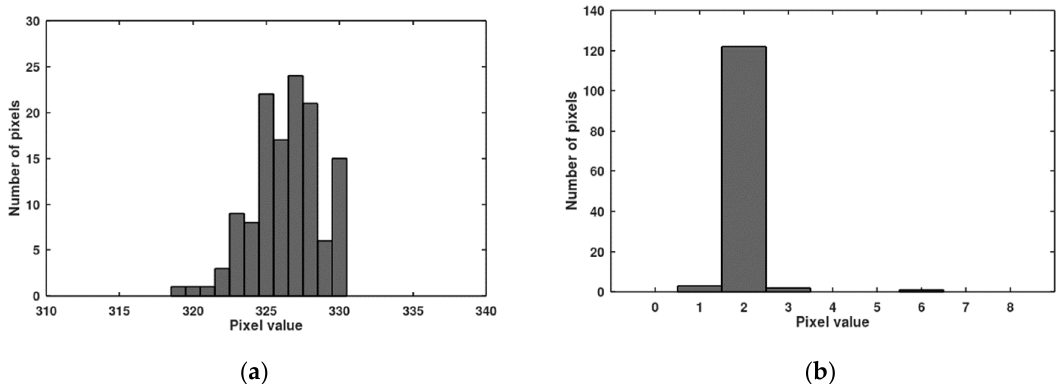
Figure 9. Distribution of photo signal responses ( a ) and dark signal responses ( b ) when the gain correction takes precedence over the offset correction.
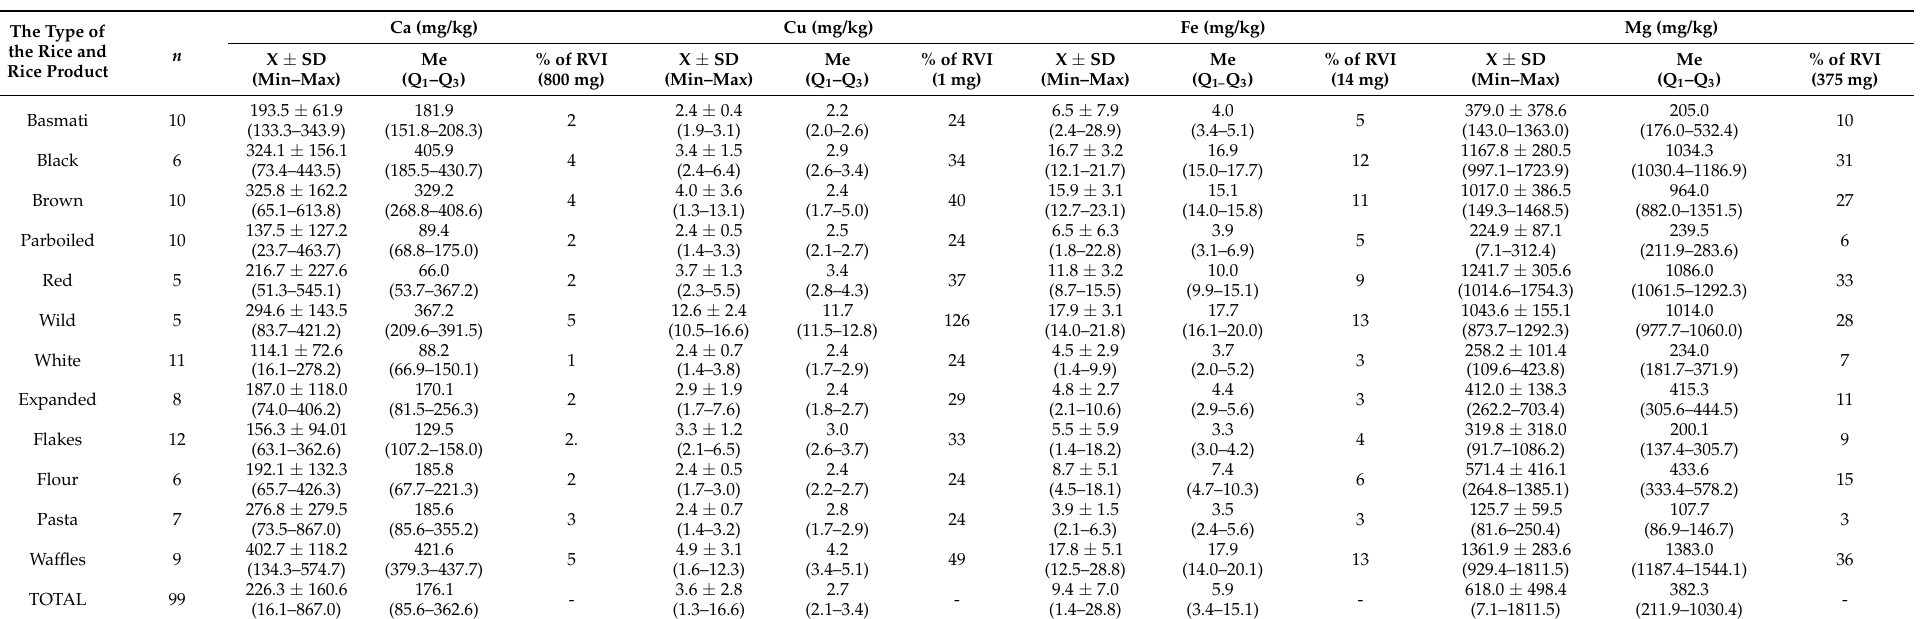
Table 3. The content of studied elements (Ca, Cu, Fe, Mg) measured in rice and rice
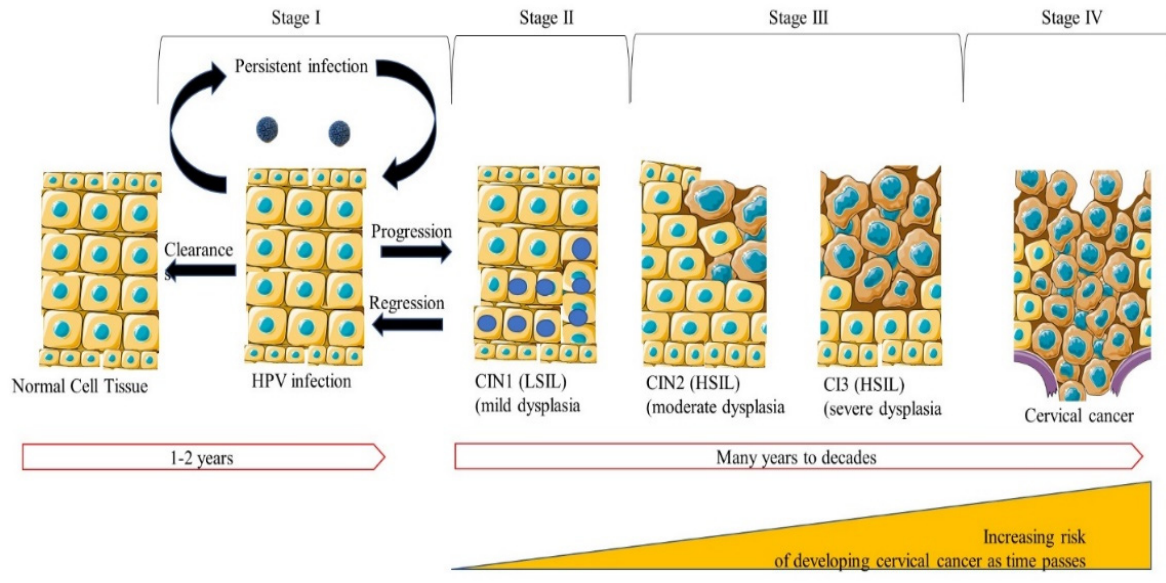
Figure 2. HPV-mediated carcinogenesis in cervical cancer. Infection with HPV mainly occurs in the cervical epithelium's basal layer, which is exposed through abrasion. Infections are cleared by the immune system in 1–2 years; however, persistent infection results in the progression of infection. During the early stages of infection, early genes are expressed (E1, E2, E4, E5, E6, and E7), and viral replication occurs. The late genes encoding for late and viral encapsulated proteins are expressed, and the assembling of viral particles occurs. Lesions may progress to HSIL; however, this happens in a minority of women. If left untreated, HSIL usually leads to cervical cancer.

________________

● INSTRUCTIONS TO FOLLOW
Transcribe the opening line of the listing above, please, and every line after it through the line with "Table 3. The", word for word, without pictures.

● REPLY TO THE EXERCISE
Figure 9. Distribution of photo signal responses ( a ) and dark signal responses ( b ) when the gain correction takes precedence over the offset correction.
Table 3. The content of studied elements (Ca, Cu, Fe, Mg) measured in rice and rice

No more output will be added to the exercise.